Ahmet Kara, ilköğretim ve liseyi Yunanistan’da tamamladıktan sonra, yüksek öğrenim yapmak için Ankara’ya gitti. Gazi Üniversitesi Hukuk Fakültesi'ni tamamladıktan sonra Yunanistan'a dönüp fark derslerini verdi. 2006’dan bu yana İskeçe’de avukatlık yapıyor. Kara, aynı zamanda 2008-2010 yılları arasında Yüksek Tahsilliler Derneği Yönetim Kurulu'nda bulunarak Yönetim Kurulu Başkanlığını üstlendi. Son iki yıldır İskeçe Türk Birliği Başkanlığını yürütüyor. Ahmet Kara'ya İskeçe'deki Türklerin ekonomik durumunu sorduk.
İskeçe'deki Türklerin ekonomik durumunu anlatır mısınız?

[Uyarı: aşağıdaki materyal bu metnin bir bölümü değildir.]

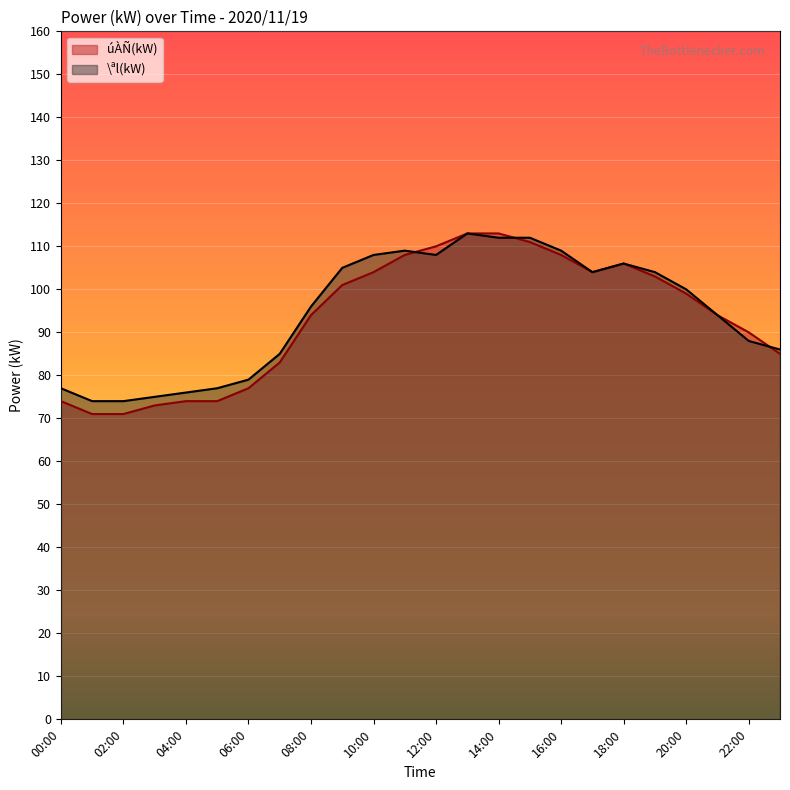

At which label does \ªl(kW) first exceed 100?

09:00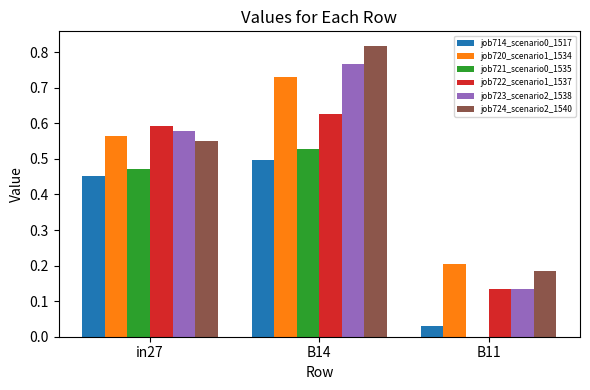

The job723_scenario2_1538 series shows 1.3 at B14. True or false?

False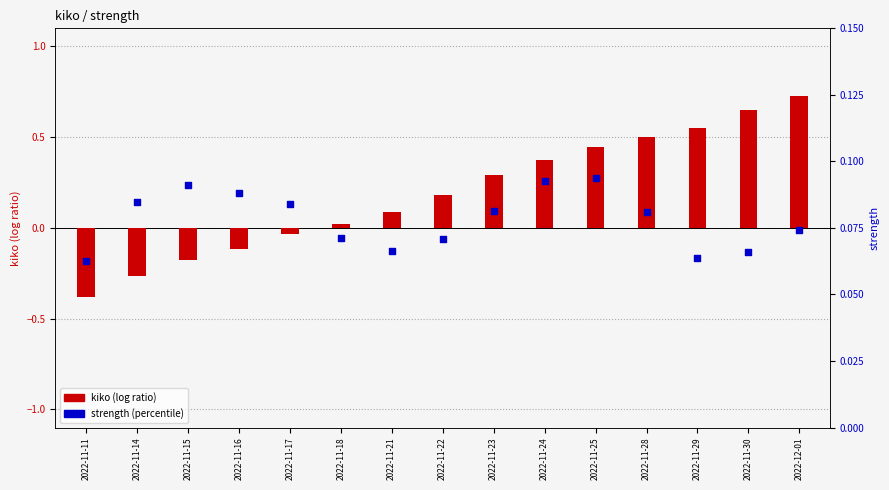

At which category is the sum across all series the highest?

2022-12-01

İskeçe'deki Türklerin ekonomik durumunu değerlendirmek için Yunanistan'ın genel haline bakmak lazım. Yunanistan maalesef yaklaşık üç yıldır ama son bir buçuk yıldır daha belirgin bir şekilde ekonomik krizi hissetmeye başlayan AB ülkelerinden en başta geleni. İskeçe’de yaşayan Türkler için bunu genel olarak da söyleyebiliriz. AB’nin en gelişmemiş ülkesi olması nedeniyle, bölgede iş olanaklarının az olması sebebiyle yaşadığı birtakım sıkıntılar var. İskeçe’de ve Gümülcine’deki Türkler tarımla uğraşan insanlar ve bunun yanında inşaat işçilerimiz var ama her iki sektöre de baktığımız zaman gerek tarım, gerek inşaat ama her sektöre de baktığımızda uygulanan yanlış politiklar bu sektörlerde faaliyet gösteren kişilerin gelirlerinin her geçen gün daha da azaldığını gösteriyor. Masrafları artıyor, gelirleri azalıyor. Özellikle inşaat sektöründe çok büyük bir kriz var. Yunanistan'in genelinde de böyle ama özellikle bölgemizde ve İskeçe İnşaatçılar Birliği'nden aldığımız sayılara göre, 3 bine yakın üye varken, inşaatta işsizliğin yüzde seksen, yüzde doksan oranlarına vardığını saptıyoruz. Dolayısıyla şu anki durum, maalesef İskeçe'deki Türkler için pek de iç açıcı değil, büyük kriz yaşanmaktadır. Esnafımız da var ama onların da her geçen gün günlük kazançlarının kâr oranlarının oldukça azaldığını duyuyoruz. Mutlaka Yunanistan geneline yapılacak olan birtakım dengeleme politiklarının bu bölgeye daha fazla uygulanması gerekecek ki insanların ekonomik durumları düzelsin.'ÇOCUKLARIN TÜRKÇELERİ YETERLİ DEĞİL'
İskeçe’de yaşayan Türk çocukları Türkçe biliyor mu? Türkçeleri nasıl?Buna şöyle cevap vermek lazım, Türk azınlık okullarının en büyük sorunu da bu; eğitim. Özellikle son on yıldır, Türkiye’de mezun olmuş, burada eğitim veren öğretmenlerin görevlerine son verilmeye başlandı. Başlandıktan sonra da Selanik Özel Pedagoji Akademisi’nden mezun olup Türk ilkokullarında Türkçe ders vermeye başlayan öğretmenlerin yetersizligi gözle görülür bir şekilde ortaya çıktı. Peki neden? Çünkü son dönemdeki ilkokul öğrencilerinin Türkçelerinin yeterli olmadığını görüyoruz. Aileler bunu farklı bir şekilde çözmeye çalışıp bu sorunu ortadan kaldırmaya çalışıyorlar, gerek Türkçe kurslarına gönderip gerekse kendi çabalarıyla. Özellikle ilkokul aşamasındaki bir çocuğun, öğretmeninden aldığı o diksiyon, vurgulama, kelimeleri doğru kullanma becerisi mutlaka daha iyi öğretilmeli. Biz kuruluş ve kurumlar olarak da bu eksikliği tespit ederek yetkililere bildirdik, bir çalışma içerisindeyiz. Yetkililerle görüştüğümüzde de bu eksikliği defalarca dile getirdik; umarım önümüzdeki süreçte bunlar dikkate alınır ve eğitim sorunu çözülür, Türkçe'yi doğru kullanma ve konuşma sorunu ortadan kalkar.